Consider the glory of ancient Egypt, with its kingdoms, its gods worshipped with faith passionate, and its doctrines of life after death. It too is gone as if it never was. What memorials it left standing for the ages are pyramids, which are tombs, built for many years by men and women who had better things to do, like spending their time in loving and taking care of each other and their children. For tombs? What are left are the end results of royalty and clergy leeching off the population. (As then, so it will be if and when the religious righteous in the Middle East and America get their way.) This is history, and in the whole scenario of time, it is vanity.
What of Nazi Germany and its “thousand year reign,” and the Soviet Union? What became of the Super Race, the New Soviet Man? Those were doctrinal revolutions driving nations to another type of Promised Land, blessed Paradise, their “priests” just as sure of themselves and dedicated as any religion-driven ideologues. Millions have died and suffered intolerable miseries for a promised earthly or heavenly future because of them and their followers. Yet still, the likes of ISIS, the Taliban, neo-Nazis, etc., etc., militate through whichever way they can. For what ends?

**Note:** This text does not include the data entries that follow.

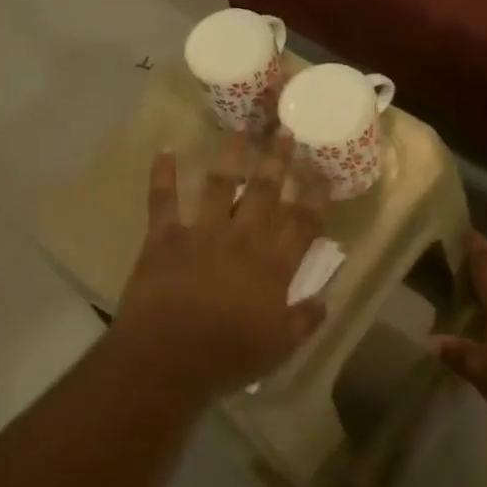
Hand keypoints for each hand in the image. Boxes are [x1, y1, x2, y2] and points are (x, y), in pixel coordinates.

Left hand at [111, 132, 330, 399]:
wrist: (168, 357)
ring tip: (240, 128)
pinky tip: (164, 150)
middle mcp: (242, 238)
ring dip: (231, 155)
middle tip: (286, 131)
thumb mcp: (280, 346)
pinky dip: (162, 175)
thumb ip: (305, 320)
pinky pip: (163, 199)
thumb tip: (324, 300)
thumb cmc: (228, 355)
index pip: (302, 222)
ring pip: (219, 184)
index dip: (315, 196)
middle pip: (265, 191)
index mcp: (273, 264)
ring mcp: (202, 232)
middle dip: (277, 160)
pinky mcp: (165, 237)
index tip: (323, 173)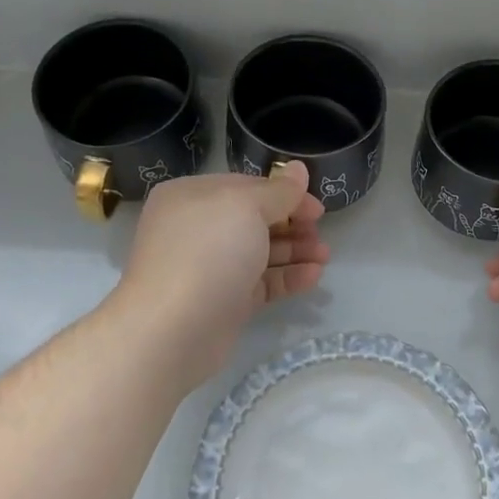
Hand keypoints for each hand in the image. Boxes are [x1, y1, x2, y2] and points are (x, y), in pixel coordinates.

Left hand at [112, 163, 327, 393]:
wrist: (173, 329)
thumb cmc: (208, 252)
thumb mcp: (247, 207)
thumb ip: (279, 190)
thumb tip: (298, 168)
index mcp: (192, 196)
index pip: (246, 186)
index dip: (285, 193)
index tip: (317, 207)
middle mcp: (196, 228)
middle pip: (254, 220)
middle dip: (292, 224)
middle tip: (321, 233)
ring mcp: (208, 267)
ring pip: (259, 252)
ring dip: (294, 251)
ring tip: (325, 256)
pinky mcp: (222, 301)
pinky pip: (259, 283)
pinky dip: (286, 277)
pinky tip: (313, 277)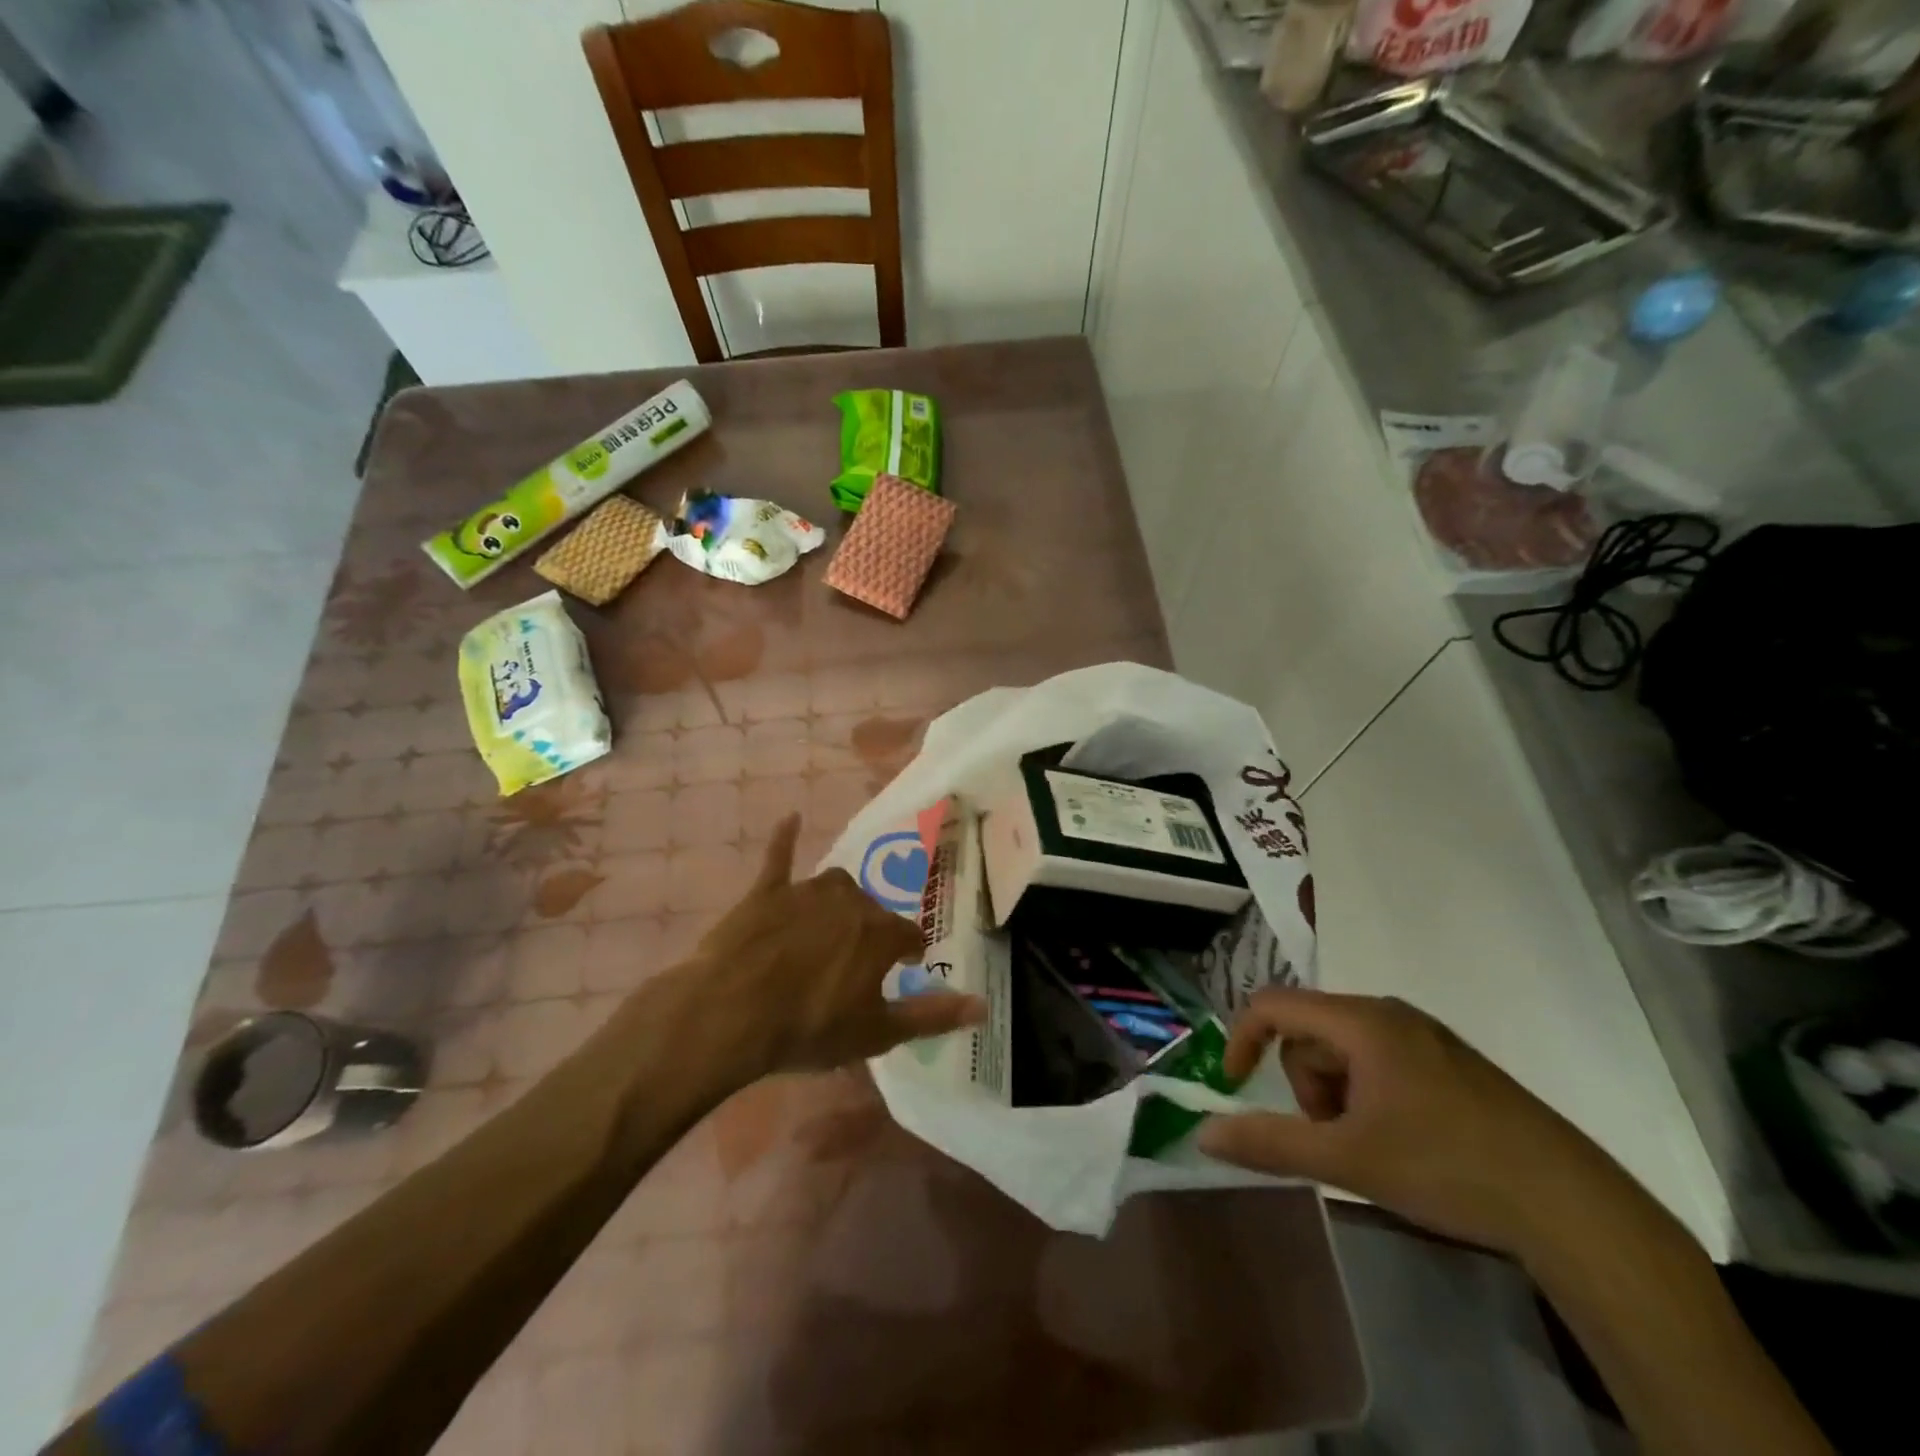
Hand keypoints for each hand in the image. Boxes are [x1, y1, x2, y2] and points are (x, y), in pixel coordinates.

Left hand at [687, 813, 985, 1074]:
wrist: (731, 1013)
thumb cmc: (810, 1026)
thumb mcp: (876, 1032)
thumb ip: (932, 1016)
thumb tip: (983, 1005)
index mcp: (879, 932)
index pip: (908, 935)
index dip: (908, 951)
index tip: (905, 964)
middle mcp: (851, 900)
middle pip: (872, 909)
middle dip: (872, 930)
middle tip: (861, 960)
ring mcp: (806, 892)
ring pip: (835, 887)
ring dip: (840, 902)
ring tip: (834, 925)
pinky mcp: (767, 893)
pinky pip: (780, 858)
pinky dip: (785, 840)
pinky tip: (790, 818)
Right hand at [1197, 989, 1646, 1259]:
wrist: (1572, 1207)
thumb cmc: (1447, 1168)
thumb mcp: (1347, 1160)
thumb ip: (1270, 1143)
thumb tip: (1204, 1133)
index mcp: (1361, 1020)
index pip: (1272, 1004)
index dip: (1242, 1039)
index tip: (1237, 1088)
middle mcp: (1390, 1013)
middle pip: (1310, 1032)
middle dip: (1305, 1084)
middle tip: (1333, 1138)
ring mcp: (1426, 1035)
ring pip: (1345, 1050)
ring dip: (1336, 1094)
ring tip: (1370, 1146)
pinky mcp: (1451, 1062)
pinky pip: (1381, 1060)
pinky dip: (1367, 1094)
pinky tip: (1403, 1141)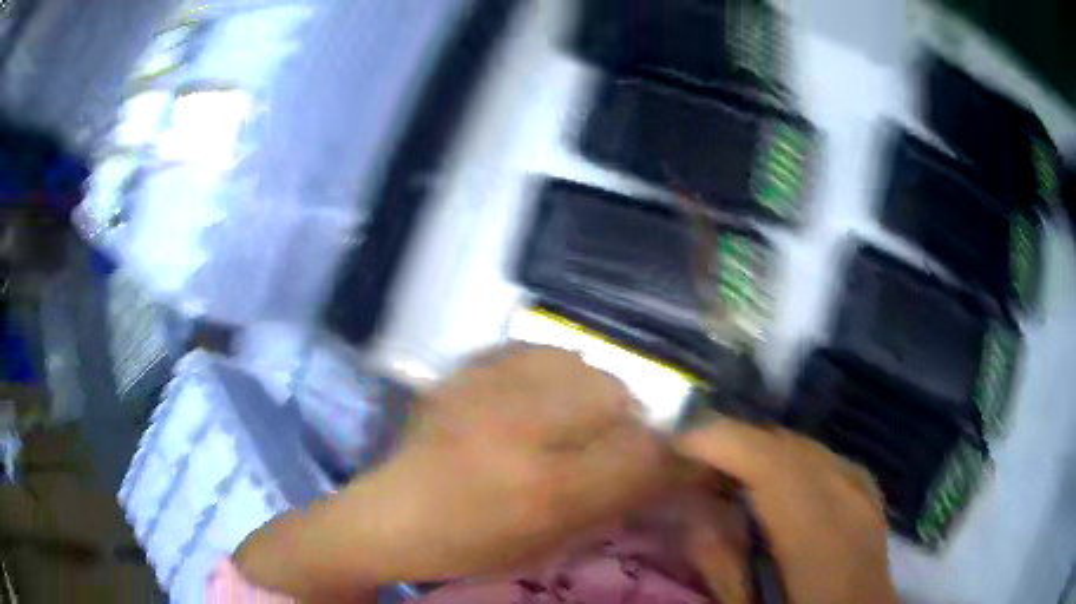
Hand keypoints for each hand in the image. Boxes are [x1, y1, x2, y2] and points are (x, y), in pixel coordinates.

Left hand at [235, 346, 668, 598]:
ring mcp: (486, 390)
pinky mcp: (464, 371)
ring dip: (592, 394)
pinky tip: (538, 396)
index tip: (671, 459)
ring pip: (581, 365)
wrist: (391, 516)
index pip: (641, 452)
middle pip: (617, 395)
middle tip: (609, 444)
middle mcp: (520, 429)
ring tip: (572, 418)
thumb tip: (664, 467)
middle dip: (628, 422)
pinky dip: (554, 372)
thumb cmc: (470, 546)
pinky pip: (537, 350)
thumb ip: (612, 502)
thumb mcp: (548, 544)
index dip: (668, 455)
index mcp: (543, 489)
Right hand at [676, 420, 897, 603]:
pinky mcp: (869, 495)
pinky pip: (825, 458)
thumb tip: (693, 507)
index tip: (675, 445)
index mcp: (820, 539)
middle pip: (788, 447)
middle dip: (736, 443)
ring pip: (807, 446)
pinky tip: (775, 483)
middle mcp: (849, 502)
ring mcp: (865, 494)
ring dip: (762, 450)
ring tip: (728, 472)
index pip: (771, 464)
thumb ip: (719, 561)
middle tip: (694, 463)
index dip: (721, 442)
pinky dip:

We are reminded of the comment in Ecclesiastes, “All is vanity.” We are reminded of the vanity of a belief in a divinely-endowed-human-centric-universe, where all that matters is us (or “Us,” as in “God’s Elected Ones”), and our goals. Such dogmatism is vanity. The vain ISIS are lying to themselves, as are the Taliban, those who fought Christian wars in Europe, and the religious “right” everywhere. The religious alone still stand amongst the destroyed ruins their predecessors have made, and still have not learned the lessons those ruins are shouting at them: Don’t do this again! And yet they keep trying to force “the will and the glory of God” on others, even if that ”glory” comes of bloodshed. Yet all is vanity, because glory does not last and never did. And how many have suffered and will continue to suffer because of their vanity?
At the end of humanity’s rainbow is not a paradise or spiritual pot of gold, but the continual history of the ordinary and mundane, the tears, joys, caring, disappointments, love gained and lost, things to be enthused about: the everyday life of ordinary people, that persists through and survives ideologies, greed, persecution and disasters. This is not vanity; this is reality.
Someday, people will say, “What was the big deal about Christianity?” Someday, people will openly ask, “What was the big deal about Islam?” Past gods have become superstitious shadows, their temples returning to the dust from which they came. So shall one more god, with priests and dogmas, also be discredited, shown to be nothing but vanity. Already this is happening. Meanwhile, we have to deal with the blissfully-insistent-ignorance of those who refuse to learn, but especially so, for those who will not learn: “Don’t do that again!”